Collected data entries
"""
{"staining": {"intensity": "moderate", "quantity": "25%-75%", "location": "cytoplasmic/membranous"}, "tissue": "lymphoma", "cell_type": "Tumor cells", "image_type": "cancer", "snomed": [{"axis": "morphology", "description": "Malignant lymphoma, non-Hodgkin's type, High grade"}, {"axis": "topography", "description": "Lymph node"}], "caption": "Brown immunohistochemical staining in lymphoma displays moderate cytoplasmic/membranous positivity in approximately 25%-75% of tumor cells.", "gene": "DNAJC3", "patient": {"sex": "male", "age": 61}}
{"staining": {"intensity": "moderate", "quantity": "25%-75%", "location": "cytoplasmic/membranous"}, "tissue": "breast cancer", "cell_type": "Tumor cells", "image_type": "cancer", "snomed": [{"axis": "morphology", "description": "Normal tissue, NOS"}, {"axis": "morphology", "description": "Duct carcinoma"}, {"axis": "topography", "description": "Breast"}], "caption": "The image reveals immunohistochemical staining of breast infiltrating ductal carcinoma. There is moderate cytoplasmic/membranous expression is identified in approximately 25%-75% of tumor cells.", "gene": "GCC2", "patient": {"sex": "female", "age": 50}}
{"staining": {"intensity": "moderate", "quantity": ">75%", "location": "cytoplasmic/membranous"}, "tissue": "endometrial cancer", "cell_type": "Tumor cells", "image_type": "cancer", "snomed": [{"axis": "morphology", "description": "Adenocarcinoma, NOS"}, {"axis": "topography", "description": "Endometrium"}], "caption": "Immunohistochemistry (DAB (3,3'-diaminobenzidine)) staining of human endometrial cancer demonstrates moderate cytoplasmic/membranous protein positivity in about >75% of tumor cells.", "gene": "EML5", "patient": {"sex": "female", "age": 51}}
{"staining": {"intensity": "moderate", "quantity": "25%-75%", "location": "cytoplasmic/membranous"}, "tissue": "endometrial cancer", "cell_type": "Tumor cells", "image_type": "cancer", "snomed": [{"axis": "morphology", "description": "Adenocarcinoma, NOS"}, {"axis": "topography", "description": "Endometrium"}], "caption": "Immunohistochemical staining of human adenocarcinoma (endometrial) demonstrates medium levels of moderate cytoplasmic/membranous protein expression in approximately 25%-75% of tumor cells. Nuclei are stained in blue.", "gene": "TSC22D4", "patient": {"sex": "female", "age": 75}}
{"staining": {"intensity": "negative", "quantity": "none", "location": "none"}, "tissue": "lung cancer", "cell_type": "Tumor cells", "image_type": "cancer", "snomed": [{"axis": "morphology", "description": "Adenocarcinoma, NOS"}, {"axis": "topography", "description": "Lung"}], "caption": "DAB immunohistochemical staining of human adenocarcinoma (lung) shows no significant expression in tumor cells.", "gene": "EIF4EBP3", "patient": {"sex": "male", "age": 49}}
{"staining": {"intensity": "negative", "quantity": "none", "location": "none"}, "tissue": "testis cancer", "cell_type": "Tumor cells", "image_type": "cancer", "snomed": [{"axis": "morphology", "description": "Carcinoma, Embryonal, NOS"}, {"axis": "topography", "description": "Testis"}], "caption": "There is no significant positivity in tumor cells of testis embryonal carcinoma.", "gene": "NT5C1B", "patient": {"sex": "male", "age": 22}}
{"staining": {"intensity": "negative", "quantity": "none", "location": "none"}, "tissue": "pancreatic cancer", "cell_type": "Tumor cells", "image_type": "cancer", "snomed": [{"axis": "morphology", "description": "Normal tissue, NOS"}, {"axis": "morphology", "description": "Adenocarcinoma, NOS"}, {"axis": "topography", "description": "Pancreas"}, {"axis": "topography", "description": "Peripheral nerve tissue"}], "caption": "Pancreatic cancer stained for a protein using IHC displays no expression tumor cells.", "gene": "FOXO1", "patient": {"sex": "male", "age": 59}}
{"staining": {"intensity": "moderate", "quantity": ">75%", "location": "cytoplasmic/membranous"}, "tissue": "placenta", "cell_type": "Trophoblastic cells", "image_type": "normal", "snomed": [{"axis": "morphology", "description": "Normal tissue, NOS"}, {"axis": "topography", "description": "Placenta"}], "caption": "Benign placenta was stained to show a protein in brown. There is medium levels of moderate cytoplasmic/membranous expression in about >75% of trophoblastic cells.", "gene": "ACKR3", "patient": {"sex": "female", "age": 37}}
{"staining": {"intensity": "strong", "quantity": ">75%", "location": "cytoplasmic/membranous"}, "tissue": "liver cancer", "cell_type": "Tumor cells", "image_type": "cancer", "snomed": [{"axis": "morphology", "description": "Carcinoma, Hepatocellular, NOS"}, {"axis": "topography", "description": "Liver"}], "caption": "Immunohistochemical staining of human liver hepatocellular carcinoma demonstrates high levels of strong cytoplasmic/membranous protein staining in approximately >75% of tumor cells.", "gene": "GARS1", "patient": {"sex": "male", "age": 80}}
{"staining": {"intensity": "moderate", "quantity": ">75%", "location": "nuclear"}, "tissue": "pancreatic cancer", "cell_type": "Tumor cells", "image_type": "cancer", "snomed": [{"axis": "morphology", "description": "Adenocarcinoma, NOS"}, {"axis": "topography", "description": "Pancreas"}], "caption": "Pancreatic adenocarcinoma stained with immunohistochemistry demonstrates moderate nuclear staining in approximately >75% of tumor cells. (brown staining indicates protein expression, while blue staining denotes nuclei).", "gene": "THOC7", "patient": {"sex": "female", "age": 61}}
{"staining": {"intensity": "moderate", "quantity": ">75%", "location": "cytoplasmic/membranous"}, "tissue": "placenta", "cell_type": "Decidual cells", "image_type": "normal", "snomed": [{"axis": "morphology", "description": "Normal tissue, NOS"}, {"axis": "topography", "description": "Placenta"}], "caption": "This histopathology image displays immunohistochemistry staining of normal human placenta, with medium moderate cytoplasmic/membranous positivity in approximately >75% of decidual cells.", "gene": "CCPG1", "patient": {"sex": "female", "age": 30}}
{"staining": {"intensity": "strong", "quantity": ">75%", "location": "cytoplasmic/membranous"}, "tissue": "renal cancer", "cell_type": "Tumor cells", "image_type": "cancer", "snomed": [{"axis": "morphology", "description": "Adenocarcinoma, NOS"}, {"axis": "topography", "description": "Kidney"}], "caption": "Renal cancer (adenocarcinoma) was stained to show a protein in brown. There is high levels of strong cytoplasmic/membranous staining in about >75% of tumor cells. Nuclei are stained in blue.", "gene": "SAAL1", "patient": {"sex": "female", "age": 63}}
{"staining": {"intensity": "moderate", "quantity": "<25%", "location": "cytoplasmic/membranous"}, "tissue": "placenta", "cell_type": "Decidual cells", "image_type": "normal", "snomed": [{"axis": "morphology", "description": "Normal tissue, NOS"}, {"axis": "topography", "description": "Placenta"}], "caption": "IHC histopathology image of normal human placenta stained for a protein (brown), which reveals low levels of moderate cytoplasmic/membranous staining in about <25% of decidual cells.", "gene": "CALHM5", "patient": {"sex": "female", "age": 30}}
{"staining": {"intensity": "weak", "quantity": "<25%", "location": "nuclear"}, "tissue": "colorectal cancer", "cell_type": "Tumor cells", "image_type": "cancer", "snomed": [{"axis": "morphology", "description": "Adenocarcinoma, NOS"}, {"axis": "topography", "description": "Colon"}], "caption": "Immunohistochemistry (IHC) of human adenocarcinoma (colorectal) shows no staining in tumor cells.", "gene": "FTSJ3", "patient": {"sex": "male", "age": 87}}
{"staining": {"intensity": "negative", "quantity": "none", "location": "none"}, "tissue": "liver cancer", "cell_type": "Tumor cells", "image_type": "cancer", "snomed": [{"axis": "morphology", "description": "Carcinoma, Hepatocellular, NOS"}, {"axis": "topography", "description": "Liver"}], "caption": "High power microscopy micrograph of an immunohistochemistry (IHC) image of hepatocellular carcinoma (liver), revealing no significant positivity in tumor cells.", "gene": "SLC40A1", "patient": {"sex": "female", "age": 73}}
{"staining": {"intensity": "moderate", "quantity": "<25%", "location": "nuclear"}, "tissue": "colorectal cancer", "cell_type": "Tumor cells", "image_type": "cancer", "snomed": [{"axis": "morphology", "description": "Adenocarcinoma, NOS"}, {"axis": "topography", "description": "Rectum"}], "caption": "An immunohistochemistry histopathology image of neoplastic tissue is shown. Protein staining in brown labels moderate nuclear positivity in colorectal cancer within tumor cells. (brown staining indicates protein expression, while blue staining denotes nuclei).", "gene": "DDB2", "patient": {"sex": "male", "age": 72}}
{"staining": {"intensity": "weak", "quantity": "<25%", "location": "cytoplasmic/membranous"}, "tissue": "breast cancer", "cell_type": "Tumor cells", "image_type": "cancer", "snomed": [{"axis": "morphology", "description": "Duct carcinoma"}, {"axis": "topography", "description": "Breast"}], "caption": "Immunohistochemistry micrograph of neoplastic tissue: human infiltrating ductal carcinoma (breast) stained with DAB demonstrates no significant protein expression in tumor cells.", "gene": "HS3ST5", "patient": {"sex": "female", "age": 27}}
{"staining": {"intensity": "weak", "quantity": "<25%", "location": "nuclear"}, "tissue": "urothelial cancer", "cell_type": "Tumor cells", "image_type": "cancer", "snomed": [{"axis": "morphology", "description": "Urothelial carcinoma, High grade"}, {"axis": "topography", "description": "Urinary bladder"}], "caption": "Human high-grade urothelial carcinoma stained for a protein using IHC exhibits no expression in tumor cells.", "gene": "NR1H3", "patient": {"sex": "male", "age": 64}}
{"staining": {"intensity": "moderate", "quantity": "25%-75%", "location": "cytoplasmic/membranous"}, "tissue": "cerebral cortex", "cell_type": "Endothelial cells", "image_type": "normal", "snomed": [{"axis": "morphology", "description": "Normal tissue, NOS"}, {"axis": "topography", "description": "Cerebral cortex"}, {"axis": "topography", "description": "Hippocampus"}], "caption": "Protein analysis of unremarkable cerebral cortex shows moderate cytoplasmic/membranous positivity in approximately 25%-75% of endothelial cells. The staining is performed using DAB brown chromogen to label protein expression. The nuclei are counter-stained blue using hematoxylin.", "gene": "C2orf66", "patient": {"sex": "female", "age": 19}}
"""
### EXERCISE BRIEF
Given the data above, transcribe exactly the lines from the one containing "human adenocarcinoma (lung)" down to the one containing "cancer stained for", and no others.

### REPLY TO THE TASK
{"staining": {"intensity": "negative", "quantity": "none", "location": "none"}, "tissue": "lung cancer", "cell_type": "Tumor cells", "image_type": "cancer", "snomed": [{"axis": "morphology", "description": "Adenocarcinoma, NOS"}, {"axis": "topography", "description": "Lung"}], "caption": "DAB immunohistochemical staining of human adenocarcinoma (lung) shows no significant expression in tumor cells.", "gene": "EIF4EBP3", "patient": {"sex": "male", "age": 49}}
{"staining": {"intensity": "negative", "quantity": "none", "location": "none"}, "tissue": "testis cancer", "cell_type": "Tumor cells", "image_type": "cancer", "snomed": [{"axis": "morphology", "description": "Carcinoma, Embryonal, NOS"}, {"axis": "topography", "description": "Testis"}], "caption": "There is no significant positivity in tumor cells of testis embryonal carcinoma.", "gene": "NT5C1B", "patient": {"sex": "male", "age": 22}}
{"staining": {"intensity": "negative", "quantity": "none", "location": "none"}, "tissue": "pancreatic cancer", "cell_type": "Tumor cells", "image_type": "cancer", "snomed": [{"axis": "morphology", "description": "Normal tissue, NOS"}, {"axis": "morphology", "description": "Adenocarcinoma, NOS"}, {"axis": "topography", "description": "Pancreas"}, {"axis": "topography", "description": "Peripheral nerve tissue"}], "caption": "Pancreatic cancer stained for a protein using IHC displays no expression tumor cells.", "gene": "FOXO1", "patient": {"sex": "male", "age": 59}}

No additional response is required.